AIM OF THE TASK => Each line of the entries below that includes "middle" belongs in your answer.
STUDY MATERIAL section start
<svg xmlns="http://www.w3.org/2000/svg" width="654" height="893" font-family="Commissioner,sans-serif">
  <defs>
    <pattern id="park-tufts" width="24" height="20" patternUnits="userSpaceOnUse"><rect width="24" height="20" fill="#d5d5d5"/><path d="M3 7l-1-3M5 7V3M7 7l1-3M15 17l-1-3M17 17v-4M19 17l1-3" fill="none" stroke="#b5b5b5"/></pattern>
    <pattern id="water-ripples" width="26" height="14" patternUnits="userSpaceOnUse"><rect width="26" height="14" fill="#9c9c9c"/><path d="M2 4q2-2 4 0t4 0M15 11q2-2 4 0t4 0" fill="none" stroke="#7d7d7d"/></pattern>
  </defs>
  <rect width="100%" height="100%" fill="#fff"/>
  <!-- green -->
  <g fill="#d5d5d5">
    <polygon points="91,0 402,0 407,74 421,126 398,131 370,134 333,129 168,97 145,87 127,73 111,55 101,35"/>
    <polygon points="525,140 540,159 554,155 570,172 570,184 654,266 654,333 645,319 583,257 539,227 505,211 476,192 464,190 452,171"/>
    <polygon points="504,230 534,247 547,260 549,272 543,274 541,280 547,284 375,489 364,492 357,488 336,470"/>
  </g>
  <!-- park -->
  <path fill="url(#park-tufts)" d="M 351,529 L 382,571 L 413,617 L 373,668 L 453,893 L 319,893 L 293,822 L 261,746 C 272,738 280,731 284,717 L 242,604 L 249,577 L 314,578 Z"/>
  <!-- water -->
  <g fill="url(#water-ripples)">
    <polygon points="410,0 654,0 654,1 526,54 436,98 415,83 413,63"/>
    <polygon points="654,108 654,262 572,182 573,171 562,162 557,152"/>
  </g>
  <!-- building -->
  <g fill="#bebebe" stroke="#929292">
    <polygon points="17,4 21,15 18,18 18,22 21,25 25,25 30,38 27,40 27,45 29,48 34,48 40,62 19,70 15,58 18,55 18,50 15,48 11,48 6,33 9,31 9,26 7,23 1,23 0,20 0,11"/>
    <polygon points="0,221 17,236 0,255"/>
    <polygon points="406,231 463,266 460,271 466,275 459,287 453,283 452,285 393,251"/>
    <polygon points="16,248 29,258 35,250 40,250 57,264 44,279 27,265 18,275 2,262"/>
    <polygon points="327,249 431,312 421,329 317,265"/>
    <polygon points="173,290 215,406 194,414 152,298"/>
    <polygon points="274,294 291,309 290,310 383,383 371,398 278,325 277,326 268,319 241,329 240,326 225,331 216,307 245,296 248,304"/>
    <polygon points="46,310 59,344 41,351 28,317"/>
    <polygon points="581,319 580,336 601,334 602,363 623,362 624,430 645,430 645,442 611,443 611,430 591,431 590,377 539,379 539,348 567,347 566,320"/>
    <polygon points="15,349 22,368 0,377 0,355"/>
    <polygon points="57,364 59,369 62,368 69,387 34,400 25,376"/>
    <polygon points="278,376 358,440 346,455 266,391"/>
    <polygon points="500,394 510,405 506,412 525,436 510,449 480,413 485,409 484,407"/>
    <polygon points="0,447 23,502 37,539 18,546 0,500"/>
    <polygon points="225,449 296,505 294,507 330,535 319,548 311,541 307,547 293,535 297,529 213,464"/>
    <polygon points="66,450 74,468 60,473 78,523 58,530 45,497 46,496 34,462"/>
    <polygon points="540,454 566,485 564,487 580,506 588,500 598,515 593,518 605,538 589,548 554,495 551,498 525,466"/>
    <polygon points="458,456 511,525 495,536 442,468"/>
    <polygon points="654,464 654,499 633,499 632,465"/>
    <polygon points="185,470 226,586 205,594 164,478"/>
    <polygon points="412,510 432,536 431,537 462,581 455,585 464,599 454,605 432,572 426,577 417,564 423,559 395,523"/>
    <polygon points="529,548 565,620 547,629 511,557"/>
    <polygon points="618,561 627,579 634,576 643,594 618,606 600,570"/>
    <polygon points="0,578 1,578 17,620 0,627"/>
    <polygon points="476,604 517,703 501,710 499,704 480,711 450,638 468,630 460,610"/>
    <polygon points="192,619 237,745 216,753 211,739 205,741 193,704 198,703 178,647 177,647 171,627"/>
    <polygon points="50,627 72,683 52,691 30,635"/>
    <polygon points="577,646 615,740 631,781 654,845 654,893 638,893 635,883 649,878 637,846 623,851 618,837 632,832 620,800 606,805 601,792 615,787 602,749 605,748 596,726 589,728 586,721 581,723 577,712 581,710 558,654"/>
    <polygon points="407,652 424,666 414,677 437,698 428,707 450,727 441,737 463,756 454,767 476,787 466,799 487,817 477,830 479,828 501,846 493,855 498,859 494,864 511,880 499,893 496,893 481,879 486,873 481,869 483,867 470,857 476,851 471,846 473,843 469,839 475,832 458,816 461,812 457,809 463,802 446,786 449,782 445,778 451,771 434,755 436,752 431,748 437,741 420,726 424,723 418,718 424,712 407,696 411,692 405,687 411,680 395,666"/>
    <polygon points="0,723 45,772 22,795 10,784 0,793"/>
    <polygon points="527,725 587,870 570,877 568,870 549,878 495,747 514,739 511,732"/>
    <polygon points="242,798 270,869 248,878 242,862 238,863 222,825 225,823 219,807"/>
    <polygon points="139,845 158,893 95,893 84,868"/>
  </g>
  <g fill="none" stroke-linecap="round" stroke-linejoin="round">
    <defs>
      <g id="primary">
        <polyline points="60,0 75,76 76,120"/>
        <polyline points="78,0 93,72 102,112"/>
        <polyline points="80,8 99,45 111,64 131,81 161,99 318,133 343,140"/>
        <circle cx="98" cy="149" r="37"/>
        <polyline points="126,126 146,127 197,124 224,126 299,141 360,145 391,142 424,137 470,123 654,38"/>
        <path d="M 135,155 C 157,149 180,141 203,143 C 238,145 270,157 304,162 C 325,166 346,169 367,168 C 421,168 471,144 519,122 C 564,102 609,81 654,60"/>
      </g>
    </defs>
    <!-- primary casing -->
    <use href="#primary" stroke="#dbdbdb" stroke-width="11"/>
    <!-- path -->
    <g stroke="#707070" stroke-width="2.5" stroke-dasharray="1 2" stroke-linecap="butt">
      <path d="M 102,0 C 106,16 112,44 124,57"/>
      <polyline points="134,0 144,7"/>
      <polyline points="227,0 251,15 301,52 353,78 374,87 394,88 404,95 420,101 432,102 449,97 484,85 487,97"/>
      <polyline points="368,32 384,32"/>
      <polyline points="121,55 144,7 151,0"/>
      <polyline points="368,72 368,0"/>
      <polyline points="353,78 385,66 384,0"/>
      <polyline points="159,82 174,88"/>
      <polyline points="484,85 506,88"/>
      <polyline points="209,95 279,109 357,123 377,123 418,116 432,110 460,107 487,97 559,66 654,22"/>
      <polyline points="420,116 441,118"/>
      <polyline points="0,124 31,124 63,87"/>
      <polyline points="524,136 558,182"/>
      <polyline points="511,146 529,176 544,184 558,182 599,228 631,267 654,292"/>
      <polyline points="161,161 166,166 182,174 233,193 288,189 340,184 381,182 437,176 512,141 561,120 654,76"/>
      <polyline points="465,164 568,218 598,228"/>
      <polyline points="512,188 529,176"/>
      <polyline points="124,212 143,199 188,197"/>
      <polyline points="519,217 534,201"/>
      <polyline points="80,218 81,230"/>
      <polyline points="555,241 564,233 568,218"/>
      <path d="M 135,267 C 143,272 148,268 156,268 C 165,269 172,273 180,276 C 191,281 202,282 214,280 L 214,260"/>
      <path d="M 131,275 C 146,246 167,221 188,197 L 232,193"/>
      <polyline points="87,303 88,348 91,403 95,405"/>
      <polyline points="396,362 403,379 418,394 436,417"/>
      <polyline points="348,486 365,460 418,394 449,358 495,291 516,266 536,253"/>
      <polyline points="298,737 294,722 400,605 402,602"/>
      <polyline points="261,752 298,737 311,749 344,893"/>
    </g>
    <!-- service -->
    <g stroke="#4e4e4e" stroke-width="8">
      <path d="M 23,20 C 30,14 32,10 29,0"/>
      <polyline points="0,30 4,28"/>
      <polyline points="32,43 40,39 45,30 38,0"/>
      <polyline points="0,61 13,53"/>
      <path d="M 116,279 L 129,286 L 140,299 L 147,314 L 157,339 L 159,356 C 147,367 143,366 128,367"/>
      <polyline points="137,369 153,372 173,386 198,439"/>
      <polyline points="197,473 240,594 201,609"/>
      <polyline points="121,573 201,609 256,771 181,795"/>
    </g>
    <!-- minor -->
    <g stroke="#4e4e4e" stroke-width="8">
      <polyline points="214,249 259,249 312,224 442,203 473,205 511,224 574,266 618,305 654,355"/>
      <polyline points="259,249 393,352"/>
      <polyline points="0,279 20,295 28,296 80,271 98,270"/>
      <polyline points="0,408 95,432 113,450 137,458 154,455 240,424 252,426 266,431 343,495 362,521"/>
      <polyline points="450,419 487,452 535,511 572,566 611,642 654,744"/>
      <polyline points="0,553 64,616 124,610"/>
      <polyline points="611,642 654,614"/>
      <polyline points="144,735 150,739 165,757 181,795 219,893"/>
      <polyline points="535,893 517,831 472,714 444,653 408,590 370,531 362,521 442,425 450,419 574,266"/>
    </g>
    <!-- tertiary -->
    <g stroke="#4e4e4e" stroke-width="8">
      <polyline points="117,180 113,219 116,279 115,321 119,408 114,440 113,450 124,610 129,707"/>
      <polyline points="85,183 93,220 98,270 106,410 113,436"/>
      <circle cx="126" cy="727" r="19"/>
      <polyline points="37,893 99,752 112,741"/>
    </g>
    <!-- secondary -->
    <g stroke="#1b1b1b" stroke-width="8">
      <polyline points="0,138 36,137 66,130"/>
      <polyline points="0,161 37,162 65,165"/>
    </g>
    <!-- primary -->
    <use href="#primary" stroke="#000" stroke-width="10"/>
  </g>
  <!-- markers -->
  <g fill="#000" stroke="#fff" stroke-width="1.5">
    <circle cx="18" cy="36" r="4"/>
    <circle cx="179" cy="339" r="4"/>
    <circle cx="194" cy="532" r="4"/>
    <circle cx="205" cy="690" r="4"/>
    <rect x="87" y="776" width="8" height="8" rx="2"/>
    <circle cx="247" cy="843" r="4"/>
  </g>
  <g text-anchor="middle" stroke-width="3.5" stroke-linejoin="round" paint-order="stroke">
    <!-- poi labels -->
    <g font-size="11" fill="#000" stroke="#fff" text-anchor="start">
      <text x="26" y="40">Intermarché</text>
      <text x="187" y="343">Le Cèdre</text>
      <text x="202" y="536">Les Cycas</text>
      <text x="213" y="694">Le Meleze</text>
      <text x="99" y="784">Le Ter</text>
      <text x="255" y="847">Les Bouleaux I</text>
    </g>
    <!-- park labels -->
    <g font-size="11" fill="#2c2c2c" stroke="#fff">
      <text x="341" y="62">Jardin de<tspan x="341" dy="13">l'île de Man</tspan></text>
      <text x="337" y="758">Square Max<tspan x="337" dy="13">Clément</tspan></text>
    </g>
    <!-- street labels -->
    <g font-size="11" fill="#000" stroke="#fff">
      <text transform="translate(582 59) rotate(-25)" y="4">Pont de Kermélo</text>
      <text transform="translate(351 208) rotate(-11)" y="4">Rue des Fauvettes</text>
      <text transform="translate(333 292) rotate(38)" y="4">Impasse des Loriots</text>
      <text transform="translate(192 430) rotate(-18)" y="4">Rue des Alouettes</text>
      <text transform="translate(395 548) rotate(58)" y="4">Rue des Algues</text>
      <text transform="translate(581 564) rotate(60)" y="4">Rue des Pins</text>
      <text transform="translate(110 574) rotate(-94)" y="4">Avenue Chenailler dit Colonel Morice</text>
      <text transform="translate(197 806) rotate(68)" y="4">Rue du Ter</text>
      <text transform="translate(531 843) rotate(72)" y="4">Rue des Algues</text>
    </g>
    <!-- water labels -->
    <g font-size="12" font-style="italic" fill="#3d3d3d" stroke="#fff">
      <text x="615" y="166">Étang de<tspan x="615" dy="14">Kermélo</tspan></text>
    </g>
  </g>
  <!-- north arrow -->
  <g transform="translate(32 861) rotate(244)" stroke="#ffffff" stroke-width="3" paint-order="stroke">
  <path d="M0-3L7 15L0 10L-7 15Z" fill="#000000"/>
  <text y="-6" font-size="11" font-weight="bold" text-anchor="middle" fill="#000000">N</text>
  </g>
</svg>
STUDY MATERIAL section end
WRITTEN RESPONSE =>
  <g text-anchor="middle" stroke-width="3.5" stroke-linejoin="round" paint-order="stroke">
  <text y="-6" font-size="11" font-weight="bold" text-anchor="middle" fill="#000000">N</text>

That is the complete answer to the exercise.